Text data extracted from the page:
--- START ---

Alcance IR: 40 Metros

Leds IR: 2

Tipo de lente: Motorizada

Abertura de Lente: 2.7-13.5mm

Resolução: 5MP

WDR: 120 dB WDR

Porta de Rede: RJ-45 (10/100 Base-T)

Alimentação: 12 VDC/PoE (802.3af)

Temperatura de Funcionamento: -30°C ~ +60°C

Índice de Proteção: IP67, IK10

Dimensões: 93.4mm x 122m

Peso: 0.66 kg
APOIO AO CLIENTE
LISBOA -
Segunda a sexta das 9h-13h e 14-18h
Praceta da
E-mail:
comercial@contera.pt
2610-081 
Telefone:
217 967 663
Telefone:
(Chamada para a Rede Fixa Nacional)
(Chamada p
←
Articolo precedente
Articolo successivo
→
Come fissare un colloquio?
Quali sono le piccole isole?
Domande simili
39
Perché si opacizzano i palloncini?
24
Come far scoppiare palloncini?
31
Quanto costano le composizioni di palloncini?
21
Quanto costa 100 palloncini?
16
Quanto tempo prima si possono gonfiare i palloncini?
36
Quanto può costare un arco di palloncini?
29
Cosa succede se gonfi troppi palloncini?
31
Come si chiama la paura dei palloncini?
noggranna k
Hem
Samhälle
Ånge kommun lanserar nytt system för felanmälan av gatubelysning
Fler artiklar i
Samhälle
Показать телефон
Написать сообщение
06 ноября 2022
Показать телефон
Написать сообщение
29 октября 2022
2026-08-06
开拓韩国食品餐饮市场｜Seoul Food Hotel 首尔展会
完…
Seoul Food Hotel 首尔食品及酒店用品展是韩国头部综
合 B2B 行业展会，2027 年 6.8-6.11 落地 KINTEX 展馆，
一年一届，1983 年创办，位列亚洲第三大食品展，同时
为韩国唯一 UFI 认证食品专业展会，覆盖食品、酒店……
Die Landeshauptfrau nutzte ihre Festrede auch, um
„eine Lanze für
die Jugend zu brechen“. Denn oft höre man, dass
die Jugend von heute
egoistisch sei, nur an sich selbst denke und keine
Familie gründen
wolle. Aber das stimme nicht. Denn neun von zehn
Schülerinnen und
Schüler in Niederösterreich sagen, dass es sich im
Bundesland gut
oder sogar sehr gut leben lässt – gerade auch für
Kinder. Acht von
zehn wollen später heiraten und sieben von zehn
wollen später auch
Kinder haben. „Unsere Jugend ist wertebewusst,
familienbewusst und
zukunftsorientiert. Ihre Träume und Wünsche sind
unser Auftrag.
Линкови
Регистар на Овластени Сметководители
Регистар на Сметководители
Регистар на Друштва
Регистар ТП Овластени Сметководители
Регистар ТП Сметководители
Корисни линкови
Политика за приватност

--- END ---

_Task statement_
Return the lines of the listing word for word, starting at the line that contains "WDR: 120 dB WDR" and ending at the line that contains "Dimensões: 93.4mm x 122m", with both of those lines included.

_Output_
WDR: 120 dB WDR

Porta de Rede: RJ-45 (10/100 Base-T)

Alimentação: 12 VDC/PoE (802.3af)

Temperatura de Funcionamento: -30°C ~ +60°C

Índice de Proteção: IP67, IK10

Dimensões: 93.4mm x 122m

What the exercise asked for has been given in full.